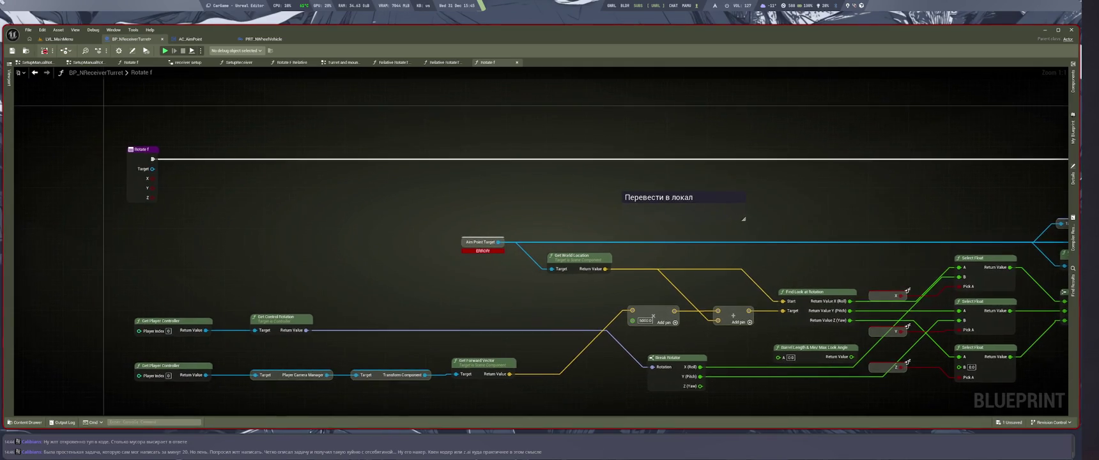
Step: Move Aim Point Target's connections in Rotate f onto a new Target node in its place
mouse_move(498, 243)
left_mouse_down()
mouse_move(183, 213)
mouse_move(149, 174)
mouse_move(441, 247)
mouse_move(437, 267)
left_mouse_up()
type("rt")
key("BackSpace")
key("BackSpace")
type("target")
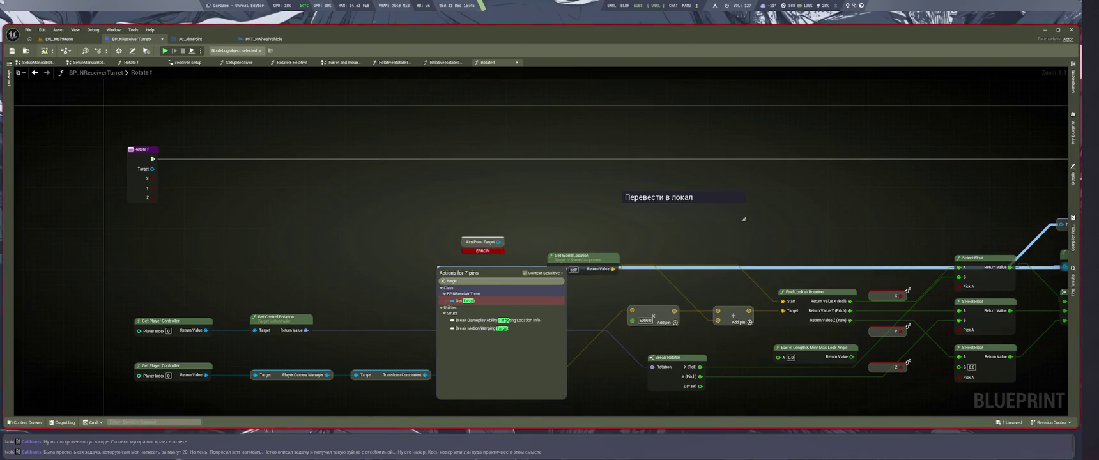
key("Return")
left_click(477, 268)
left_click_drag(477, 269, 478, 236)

========================================

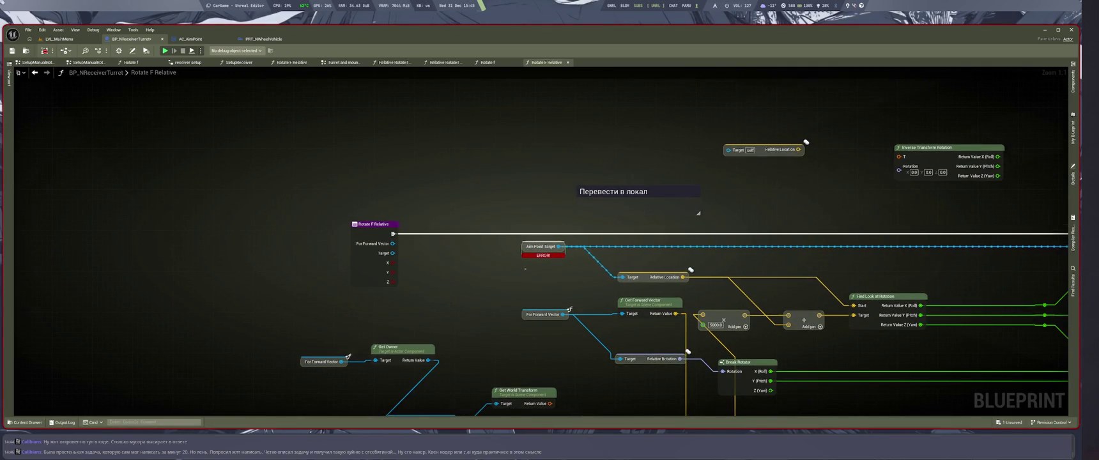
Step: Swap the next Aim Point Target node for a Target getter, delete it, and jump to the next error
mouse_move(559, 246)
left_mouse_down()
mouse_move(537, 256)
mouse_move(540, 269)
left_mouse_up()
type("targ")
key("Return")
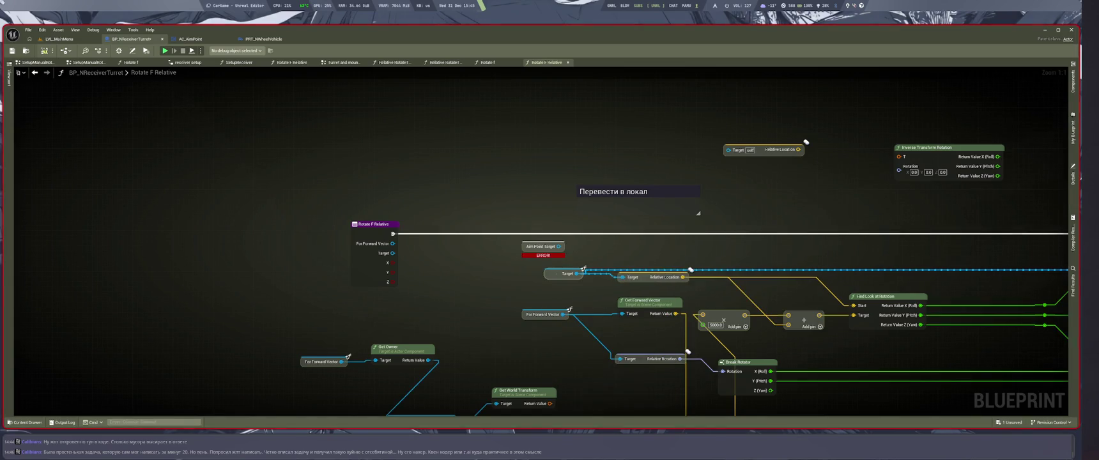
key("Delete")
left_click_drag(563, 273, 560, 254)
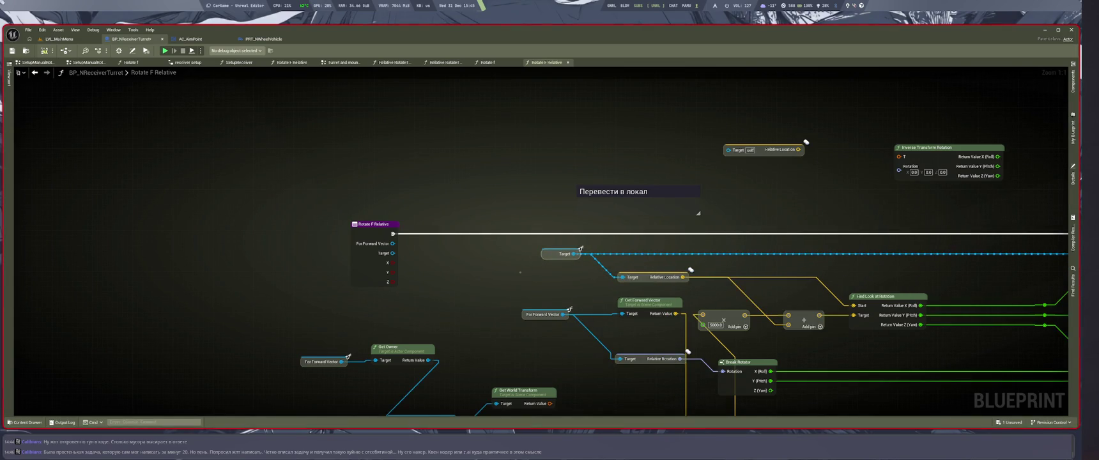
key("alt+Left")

========================================

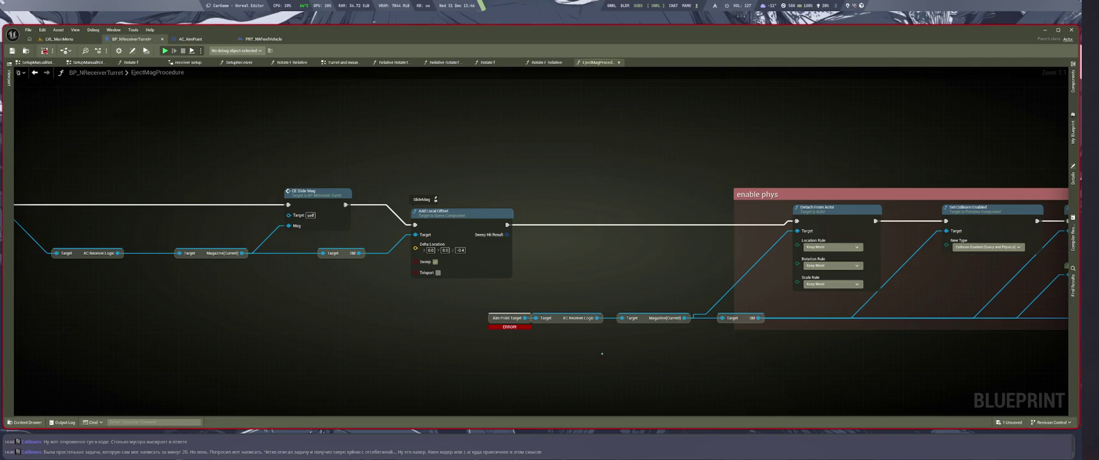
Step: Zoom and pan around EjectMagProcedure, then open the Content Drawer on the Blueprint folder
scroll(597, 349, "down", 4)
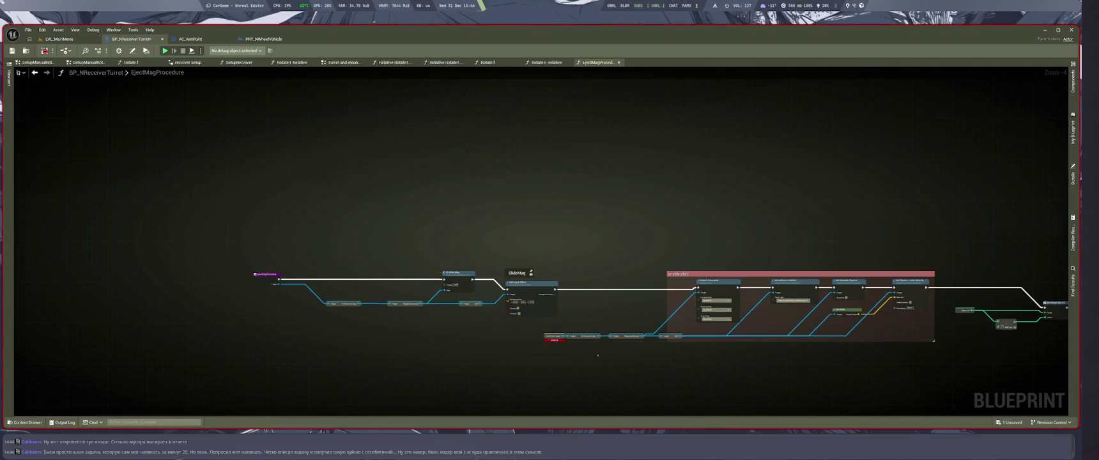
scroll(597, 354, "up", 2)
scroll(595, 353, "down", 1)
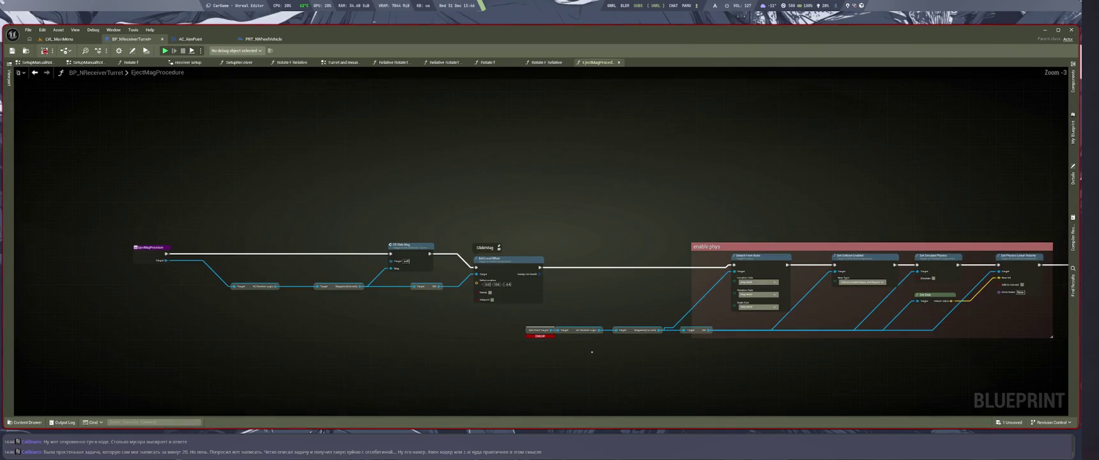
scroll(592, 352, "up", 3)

========================================

• YOUR GOAL
Could you state how many lines in the entries contain the word "Step"? Reply with nothing but the number.

• OUTPUT BELOW
3